◆ LISTED ENTRIES:
↓↓↓

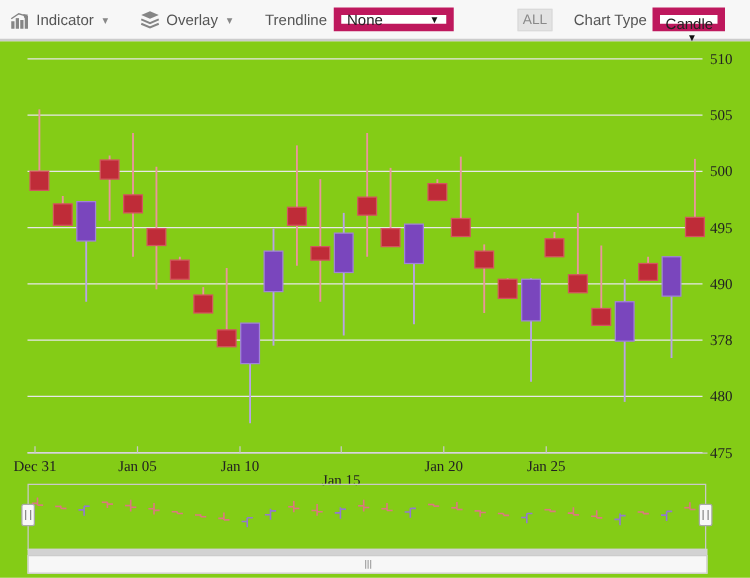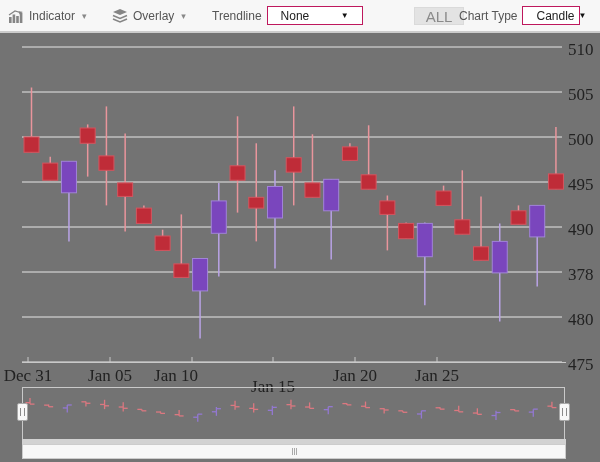--- a/index.html
+++ b/index.html
@@ -1,43 +1,43 @@
 <!DOCTYPE html>
 <html><head>
 <meta charset="utf-8">
 <style>
   html,body{margin:0;padding:0;}
   body{font-family:"Liberation Sans",sans-serif;background:#fff;}
-  #app{position:relative;width:600px;height:462px;background:#737373;overflow:hidden;}
+  #app{position:relative;width:600px;height:462px;background:#84cc16;overflow:hidden;}
 
   
   .toolbar{position:absolute;left:0;top:0;width:600px;height:31px;background:#f7f7f7;
            border-bottom:2px solid #cccccc;}
   .tb-group{position:absolute;top:0;height:31px;display:flex;align-items:center;gap:5px;
             color:#555;font-size:12px;white-space:nowrap;cursor:pointer;}
   .tb-ico{display:inline-flex;align-items:center;}
   .tb-caret{font-size:9px;color:#888;margin-left:2px;}
   #indicator-group{left:8px;}
   #overlay-group{left:112px;}
   #trendline-group{left:212px;cursor:default;}
   #chart-type-group{left:459px;cursor:default;}
   .tb-label{color:#555;}
   .tb-select{display:flex;align-items:center;justify-content:space-between;
-             background:#fff;border:1px solid #be185d;height:19px;box-sizing:border-box;
-             padding:0 13px;font-size:12px;color:#222;cursor:pointer;}
+             background:#fff;border:6px solid #be185d;height:19px;box-sizing:border-box;
+             padding:0 5px;font-size:12px;color:#222;cursor:pointer;}
   #trendline-select{width:96px;}
-  #chart-type-select{width:58px;}
+  #chart-type-select{width:58px;flex-direction:column;}
   .sel-caret{font-size:8px;color:#111;margin-left:4px;}
-  #all-button{position:absolute;left:414px;top:7px;width:50px;height:18px;background:#e3e3e3;
-              color:#8a8a8a;font-size:15px;display:flex;align-items:center;justify-content:center;
+  #all-button{position:absolute;left:414px;top:7px;width:28px;height:18px;background:#e3e3e3;
+              color:#8a8a8a;font-size:11px;display:flex;align-items:center;justify-content:center;
               cursor:pointer;border:1px solid #dadada;box-sizing:border-box;}
 
   
   #chart-svg{position:absolute;left:0;top:0;width:600px;height:462px;}
-  .axis-label{position:absolute;font-family:"Liberation Serif",serif;font-size:17px;color:#222;}
+  .axis-label{position:absolute;font-family:"Liberation Serif",serif;font-size:12px;color:#222;}
   .y-label{width:32px;text-align:left;}
   .x-label{width:56px;text-align:center;}
 
   
   .nav-box{position:absolute;left:22px;top:387px;width:543px;height:53px;
            border:1px solid #c9c9c9;box-sizing:border-box;background:transparent;}
   .nav-divider{position:absolute;left:22px;top:439px;width:544px;height:5px;background:#d2d2d2;}
   .scroll-track{position:absolute;left:22px;top:444px;width:544px;height:15px;background:#f7f7f7;
                 border:1px solid #cccccc;box-sizing:border-box;cursor:pointer;}
   .scroll-grip{position:absolute;left:50%;top:3px;width:1px;height:7px;background:#a9a9a9;
@@ -271,21 +271,21 @@
       <span class="axis-label y-label" style="left: 568px; top: 130px;">500</span>
       <span class="axis-label y-label" style="left: 568px; top: 175px;">495</span>
       <span class="axis-label y-label" style="left: 568px; top: 220px;">490</span>
       <span class="axis-label y-label" style="left: 568px; top: 265px;">378</span>
       <span class="axis-label y-label" style="left: 568px; top: 310px;">480</span>
       <span class="axis-label y-label" style="left: 568px; top: 355px;">475</span>
     </div>
   <div id="x-axis-labels">
       <span class="axis-label x-label" style="left: 0px; top: 366px;">Dec 31</span>
       <span class="axis-label x-label" style="left: 82px; top: 366px;">Jan 05</span>
-      <span class="axis-label x-label" style="left: 148px; top: 366px;">Jan 10</span>
+      <span class="axis-label x-label" style="left: 164px; top: 366px;">Jan 10</span>
       <span class="axis-label x-label" style="left: 245px; top: 366px; margin-top: 11px;">Jan 15</span>
       <span class="axis-label x-label" style="left: 327px; top: 366px;">Jan 20</span>
       <span class="axis-label x-label" style="left: 409px; top: 366px;">Jan 25</span>
     </div>
 
   <div class="nav-box"></div>
   <div class="nav-divider"></div>
   <div class="scroll-track">
     <span class="scroll-grip"></span>
   </div>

↑↑↑

◆ WHAT THE TASK REQUIRES:
Repeat each line above exactly as it reads, omitting any pictures.

◆ RESULT BELOW:
--- a/index.html
+++ b/index.html
@@ -1,43 +1,43 @@
 <!DOCTYPE html>
 <html><head>
 <meta charset="utf-8">
 <style>
   html,body{margin:0;padding:0;}
   body{font-family:"Liberation Sans",sans-serif;background:#fff;}
-  #app{position:relative;width:600px;height:462px;background:#737373;overflow:hidden;}
+  #app{position:relative;width:600px;height:462px;background:#84cc16;overflow:hidden;}
 
   
   .toolbar{position:absolute;left:0;top:0;width:600px;height:31px;background:#f7f7f7;
            border-bottom:2px solid #cccccc;}
   .tb-group{position:absolute;top:0;height:31px;display:flex;align-items:center;gap:5px;
             color:#555;font-size:12px;white-space:nowrap;cursor:pointer;}
   .tb-ico{display:inline-flex;align-items:center;}
   .tb-caret{font-size:9px;color:#888;margin-left:2px;}
   #indicator-group{left:8px;}
   #overlay-group{left:112px;}
   #trendline-group{left:212px;cursor:default;}
   #chart-type-group{left:459px;cursor:default;}
   .tb-label{color:#555;}
   .tb-select{display:flex;align-items:center;justify-content:space-between;
-             background:#fff;border:1px solid #be185d;height:19px;box-sizing:border-box;
-             padding:0 13px;font-size:12px;color:#222;cursor:pointer;}
+             background:#fff;border:6px solid #be185d;height:19px;box-sizing:border-box;
+             padding:0 5px;font-size:12px;color:#222;cursor:pointer;}
   #trendline-select{width:96px;}
-  #chart-type-select{width:58px;}
+  #chart-type-select{width:58px;flex-direction:column;}
   .sel-caret{font-size:8px;color:#111;margin-left:4px;}
-  #all-button{position:absolute;left:414px;top:7px;width:50px;height:18px;background:#e3e3e3;
-              color:#8a8a8a;font-size:15px;display:flex;align-items:center;justify-content:center;
+  #all-button{position:absolute;left:414px;top:7px;width:28px;height:18px;background:#e3e3e3;
+              color:#8a8a8a;font-size:11px;display:flex;align-items:center;justify-content:center;
               cursor:pointer;border:1px solid #dadada;box-sizing:border-box;}
 
   
   #chart-svg{position:absolute;left:0;top:0;width:600px;height:462px;}
-  .axis-label{position:absolute;font-family:"Liberation Serif",serif;font-size:17px;color:#222;}
+  .axis-label{position:absolute;font-family:"Liberation Serif",serif;font-size:12px;color:#222;}
   .y-label{width:32px;text-align:left;}
   .x-label{width:56px;text-align:center;}
 
   
   .nav-box{position:absolute;left:22px;top:387px;width:543px;height:53px;
            border:1px solid #c9c9c9;box-sizing:border-box;background:transparent;}
   .nav-divider{position:absolute;left:22px;top:439px;width:544px;height:5px;background:#d2d2d2;}
   .scroll-track{position:absolute;left:22px;top:444px;width:544px;height:15px;background:#f7f7f7;
                 border:1px solid #cccccc;box-sizing:border-box;cursor:pointer;}
   .scroll-grip{position:absolute;left:50%;top:3px;width:1px;height:7px;background:#a9a9a9;
@@ -271,21 +271,21 @@
       <span class="axis-label y-label" style="left: 568px; top: 130px;">500</span>
       <span class="axis-label y-label" style="left: 568px; top: 175px;">495</span>
       <span class="axis-label y-label" style="left: 568px; top: 220px;">490</span>
       <span class="axis-label y-label" style="left: 568px; top: 265px;">378</span>
       <span class="axis-label y-label" style="left: 568px; top: 310px;">480</span>
       <span class="axis-label y-label" style="left: 568px; top: 355px;">475</span>
     </div>
   <div id="x-axis-labels">
       <span class="axis-label x-label" style="left: 0px; top: 366px;">Dec 31</span>
       <span class="axis-label x-label" style="left: 82px; top: 366px;">Jan 05</span>
-      <span class="axis-label x-label" style="left: 148px; top: 366px;">Jan 10</span>
+      <span class="axis-label x-label" style="left: 164px; top: 366px;">Jan 10</span>
       <span class="axis-label x-label" style="left: 245px; top: 366px; margin-top: 11px;">Jan 15</span>
       <span class="axis-label x-label" style="left: 327px; top: 366px;">Jan 20</span>
       <span class="axis-label x-label" style="left: 409px; top: 366px;">Jan 25</span>
     </div>
 
   <div class="nav-box"></div>
   <div class="nav-divider"></div>
   <div class="scroll-track">
     <span class="scroll-grip"></span>
   </div>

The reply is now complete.